Extracted text →
Friday, September 28, 2018

LISTEN TO THE KIDS

LISTEN TO THE KIDS

At 9:11 last night, I talked to an expert witness on the veracity of Judge Brett Kavanaugh's testimony yesterday.

The expert was my 27 year old daughter, Courtney.

For the entire day, she was live streaming the Senate Judiciary Committee's hearing on charges by Dr. Christine Blasey Ford that Kavanaugh, President Trump's nominee to fill the Supreme Court seat being vacated by Justice Anthony Kennedy, sexually assaulted her thirty-six years ago.

Every so often, a text message alert on my phone sounded . . .

And my daughter sounded off. 

At 2:27, it was "How are some of these crack pots Senators?"  A moment later, the"greatest deliberative body" "sound[ed] like idiots" to her.  Later on, she noticed that a bunch of "grandpa[s]" were making "serious decisions about people my age."  "No offense," she added, just to assure me she had nothing against grandfathers. By 5:15, as Brett Kavanaugh was in full battle-mode,  blaming even the Clintons for his current troubles, an all caps text showed up --  "THIS IS CRAZY," she said.  The hearing was a "train wreck."

Then she had dinner . . . 

Thought about what had been said  from the stand by the Judge . . .

And shared thoughts with one of her best friends, Angela.

At 9:11, my phone rang.

Kavanaugh, she said,  reminded her and her friends of all the entitled and over-inebriated frat boys they met in high school and college.  Their partying was non-stop and their behavior often unhinged.  Alcohol fueled a "hook up" culture where saying "No" wasn't always taken as no, and even worse, a culture where it sometimes became impossible even to utter the word.   The notion that Brett never forgot what happened during a night of hard partying, or that Kavanaugh himself wasn't such a creature, were in her mind preposterous. Too many of his friends and associates from the time were telling a different story, all of them couldn't be wrong, and nothing about this dark side was at all surprising.

To my daughter, it was reality.

I asked her if the fact that the assault had taken place in high school should create some sort of defense. 

No, she said.

Why?

Because Christine Blasey was assaulted.  She wasn't "hooking up"or fooling around.  And when she yelled, her assailant covered her mouth.

Kavanaugh went all-Trump in his defense. 

Instead of answering questions, he attacked his inquisitors.  When Sen. Klobuchar -- with some experience as a daughter of an alcoholic -- asked Kavanaugh if he had ever blacked out from drinking, he retorted "Have you?"  When Sen. Whitehouse asked about yearbook references implying that a drunken Brett had, as they say, ridden the porcelain bus, the Judge said he "liked beer" and asked what Whitehouse "liked to drink." 

As Sen. Feinstein was explaining the need for an independent FBI investigation, he repeatedly interrupted her, claiming the hearing itself -- with a mere two witnesses, and no subpoena to bring in Mark Judge, the other guy Dr. Ford put in the room with  Kavanaugh on the night of the assault  -- was some sort of appropriate substitute.  In a stunning exchange with Illinois Sen. Dick Durbin, he sat in dumbfounded silence for seconds after Durbin asked if Kavanaugh -- an appellate judge and former special prosecutor who has routinely worked with the FBI -- would support such an investigation.

As with all liars, it's not the big stuff, the main lie, that trips them up.

Records supplied →
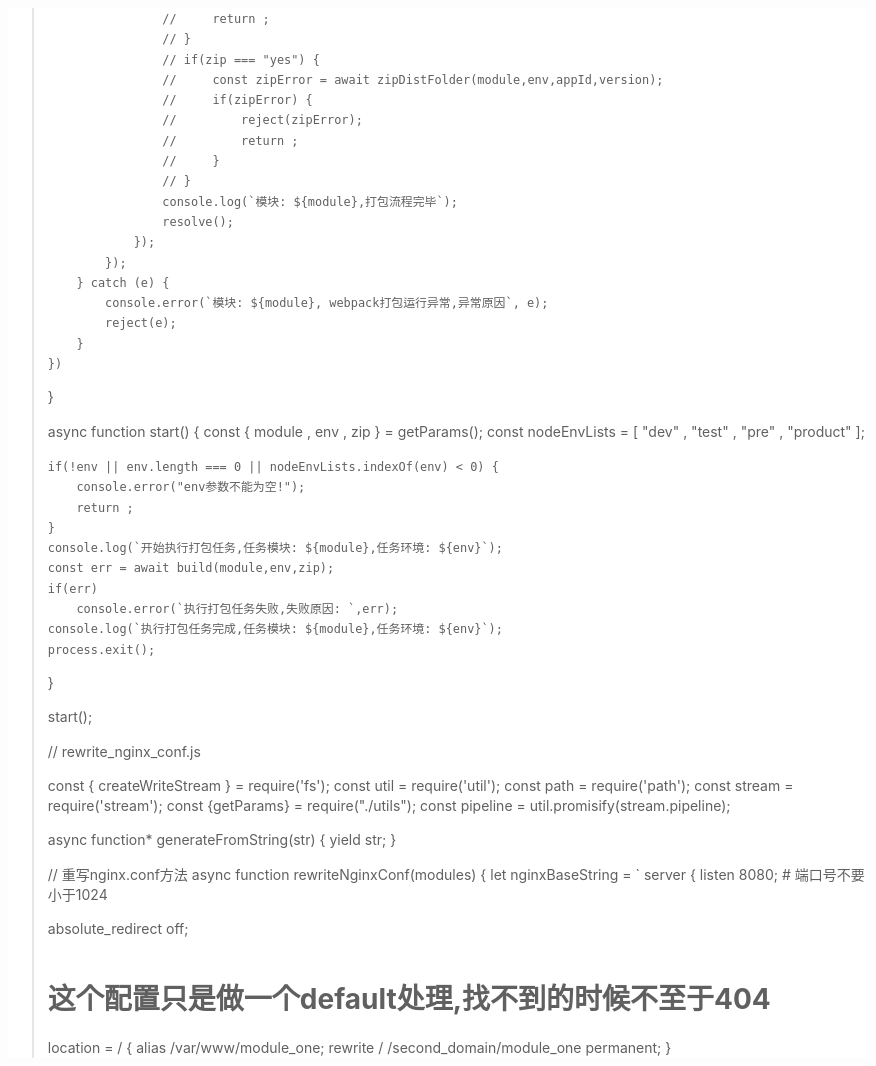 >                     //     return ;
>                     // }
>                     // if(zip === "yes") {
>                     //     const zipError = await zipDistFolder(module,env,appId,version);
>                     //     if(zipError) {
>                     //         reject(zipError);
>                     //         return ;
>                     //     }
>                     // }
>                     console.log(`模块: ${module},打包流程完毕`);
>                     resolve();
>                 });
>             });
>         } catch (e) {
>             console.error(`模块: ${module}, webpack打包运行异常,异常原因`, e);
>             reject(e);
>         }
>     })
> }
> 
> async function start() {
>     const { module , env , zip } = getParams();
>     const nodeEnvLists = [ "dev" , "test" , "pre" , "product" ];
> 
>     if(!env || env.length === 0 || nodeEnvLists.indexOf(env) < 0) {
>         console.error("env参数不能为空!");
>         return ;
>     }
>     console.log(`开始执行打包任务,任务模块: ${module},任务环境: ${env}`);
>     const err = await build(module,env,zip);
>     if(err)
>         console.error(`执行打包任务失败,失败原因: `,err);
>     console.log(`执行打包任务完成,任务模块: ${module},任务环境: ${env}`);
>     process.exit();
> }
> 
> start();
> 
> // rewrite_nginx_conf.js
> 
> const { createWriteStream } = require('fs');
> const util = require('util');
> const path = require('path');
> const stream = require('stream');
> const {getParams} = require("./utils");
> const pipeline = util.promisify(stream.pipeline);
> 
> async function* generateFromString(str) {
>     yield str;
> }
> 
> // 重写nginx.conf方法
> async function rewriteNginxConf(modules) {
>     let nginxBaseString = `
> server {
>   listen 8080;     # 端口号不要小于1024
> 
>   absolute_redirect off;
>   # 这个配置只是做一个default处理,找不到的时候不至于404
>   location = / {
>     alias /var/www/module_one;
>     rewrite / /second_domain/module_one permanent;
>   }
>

Activity list →
[1] Set down, word for word, the part of the post about the Kavanaugh hearing that begins at the words "To my daughter, it" and ends after "covered her mouth.".
[2] Output the listing from its first line through the line that contains "util = require('util');", with both ends included, as a JSON list of strings with one string per line. Skip blank lines and leave out any pictures.

List of answers →
[1]
To my daughter, it was reality.

I asked her if the fact that the assault had taken place in high school should create some sort of defense. 

No, she said.

Why?

Because Christine Blasey was assaulted.  She wasn't "hooking up"or fooling around.  And when she yelled, her assailant covered her mouth.

[2]
[
  " >                     //     return ;",
  ">                     // }",
  ">                     // if(zip === \"yes\") {",
  ">                     //     const zipError = await zipDistFolder(module,env,appId,version);",
  ">                     //     if(zipError) {",
  ">                     //         reject(zipError);",
  ">                     //         return ;",
  ">                     //     }",
  ">                     // }",
  ">                     console.log(`模块: ${module},打包流程完毕`);",
  ">                     resolve();",
  ">                 });",
  ">             });",
  ">         } catch (e) {",
  ">             console.error(`模块: ${module}, webpack打包运行异常,异常原因`, e);",
  ">             reject(e);",
  ">         }",
  ">     })",
  "> }",
  "> ",
  "> async function start() {",
  ">     const { module , env , zip } = getParams();",
  ">     const nodeEnvLists = [ \"dev\" , \"test\" , \"pre\" , \"product\" ];",
  "> ",
  ">     if(!env || env.length === 0 || nodeEnvLists.indexOf(env) < 0) {",
  ">         console.error(\"env参数不能为空!\");",
  ">         return ;",
  ">     }",
  ">     console.log(`开始执行打包任务,任务模块: ${module},任务环境: ${env}`);",
  ">     const err = await build(module,env,zip);",
  ">     if(err)",
  ">         console.error(`执行打包任务失败,失败原因: `,err);",
  ">     console.log(`执行打包任务完成,任务模块: ${module},任务环境: ${env}`);",
  ">     process.exit();",
  "> }",
  "> ",
  "> start();",
  "> ",
  "> // rewrite_nginx_conf.js",
  "> ",
  "> const { createWriteStream } = require('fs');",
  "> const util = require('util');"
]